CAT: Contrastive Adapter Training for Personalized Image Generation
Authors: Jae Wan Park, Sang Hyun Park, Jun Young Koh, Junha Lee, Min Song
What
This paper introduces CAT (Contrastive Adapter Training), a method for personalized image generation using diffusion models that leverages a contrastive loss function to preserve the base model’s knowledge while training adapters, improving upon existing methods like LoRA and Dreambooth.
Why
The paper addresses the limitations of current personalized image generation techniques, which often lead to knowledge corruption and underfitting in diffusion models, by proposing a novel training pipeline that combines contrastive learning with adapter training, resulting in better preservation of the original model’s capabilities and more diverse and controllable generation.
How
The authors propose CAT, which adds a contrastive loss term to the adapter training objective.

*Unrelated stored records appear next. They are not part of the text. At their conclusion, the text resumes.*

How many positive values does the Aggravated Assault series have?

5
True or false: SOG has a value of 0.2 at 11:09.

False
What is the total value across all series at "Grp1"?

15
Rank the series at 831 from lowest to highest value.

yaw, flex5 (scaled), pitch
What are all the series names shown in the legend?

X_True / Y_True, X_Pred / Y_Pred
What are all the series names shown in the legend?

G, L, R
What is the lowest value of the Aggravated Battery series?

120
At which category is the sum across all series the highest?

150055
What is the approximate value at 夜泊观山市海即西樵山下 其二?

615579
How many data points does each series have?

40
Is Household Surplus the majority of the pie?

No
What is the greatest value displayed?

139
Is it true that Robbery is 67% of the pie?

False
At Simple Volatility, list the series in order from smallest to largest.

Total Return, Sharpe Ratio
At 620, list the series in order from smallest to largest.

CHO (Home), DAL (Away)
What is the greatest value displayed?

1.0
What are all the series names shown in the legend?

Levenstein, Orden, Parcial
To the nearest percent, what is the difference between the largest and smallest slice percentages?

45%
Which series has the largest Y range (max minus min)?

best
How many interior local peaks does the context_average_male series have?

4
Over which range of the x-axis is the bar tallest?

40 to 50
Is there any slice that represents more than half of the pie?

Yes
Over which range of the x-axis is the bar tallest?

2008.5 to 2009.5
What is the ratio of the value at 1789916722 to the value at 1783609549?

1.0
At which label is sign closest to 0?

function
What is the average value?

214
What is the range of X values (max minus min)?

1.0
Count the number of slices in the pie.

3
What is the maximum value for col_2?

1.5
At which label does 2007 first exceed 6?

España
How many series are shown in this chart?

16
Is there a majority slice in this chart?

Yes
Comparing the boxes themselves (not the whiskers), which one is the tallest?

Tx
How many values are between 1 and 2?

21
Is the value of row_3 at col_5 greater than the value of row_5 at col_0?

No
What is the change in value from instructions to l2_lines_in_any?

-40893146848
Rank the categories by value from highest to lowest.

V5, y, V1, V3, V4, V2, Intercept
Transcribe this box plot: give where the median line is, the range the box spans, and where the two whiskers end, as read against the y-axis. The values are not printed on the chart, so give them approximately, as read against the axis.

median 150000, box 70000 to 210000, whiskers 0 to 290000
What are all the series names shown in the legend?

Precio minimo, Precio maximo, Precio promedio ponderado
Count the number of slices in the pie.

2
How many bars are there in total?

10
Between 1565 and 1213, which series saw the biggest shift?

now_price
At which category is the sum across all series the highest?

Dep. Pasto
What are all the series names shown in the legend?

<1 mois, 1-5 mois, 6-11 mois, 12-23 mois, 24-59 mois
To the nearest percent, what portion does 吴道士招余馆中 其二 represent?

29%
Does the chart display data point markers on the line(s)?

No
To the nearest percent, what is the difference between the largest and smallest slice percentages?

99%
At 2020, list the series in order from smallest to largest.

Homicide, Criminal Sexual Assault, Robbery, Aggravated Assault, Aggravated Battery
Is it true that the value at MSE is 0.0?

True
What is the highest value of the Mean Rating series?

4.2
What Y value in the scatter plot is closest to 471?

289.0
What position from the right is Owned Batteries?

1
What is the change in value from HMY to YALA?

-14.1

This loss encourages the adapted model’s noise predictions to be similar to the original model’s predictions when no trigger token is present, ensuring the preservation of the base model’s knowledge. The method is evaluated using established metrics like prompt similarity and identity similarity, alongside a newly introduced metric called Knowledge Preservation Score (KPS) to quantify knowledge retention.
Result
CAT outperforms existing adapter training methods in preserving the original model’s knowledge while achieving comparable identity generation fidelity. This is demonstrated through quantitative results using metrics like KPS and qualitative comparisons of generated images, showcasing CAT’s ability to maintain diversity and avoid mode collapse.
LF
The paper acknowledges limitations in evaluating diversity and fidelity due to the instability of CLIP-based scores and the lack of investigation into the impact of domain discrepancies between the model and training data. Future work aims to establish a reliable benchmark for consistent character generation, explore the impact of CAT’s structure and application more thoroughly, and expand CAT to support multi-concept training with per-token loss for enhanced multi-concept generation.
Abstract
The emergence of various adapters, including Low-Rank Adaptation (LoRA) applied from the field of natural language processing, has allowed diffusion models to personalize image generation at a low cost. However, due to the various challenges including limited datasets and shortage of regularization and computation resources, adapter training often results in unsatisfactory outcomes, leading to the corruption of the backbone model’s prior knowledge. One of the well known phenomena is the loss of diversity in object generation, especially within the same class which leads to generating almost identical objects with minor variations. This poses challenges in generation capabilities. To solve this issue, we present Contrastive Adapter Training (CAT), a simple yet effective strategy to enhance adapter training through the application of CAT loss. Our approach facilitates the preservation of the base model’s original knowledge when the model initiates adapters. Furthermore, we introduce the Knowledge Preservation Score (KPS) to evaluate CAT’s ability to keep the former information. We qualitatively and quantitatively compare CAT’s improvement. Finally, we mention the possibility of CAT in the aspects of multi-concept adapter and optimization.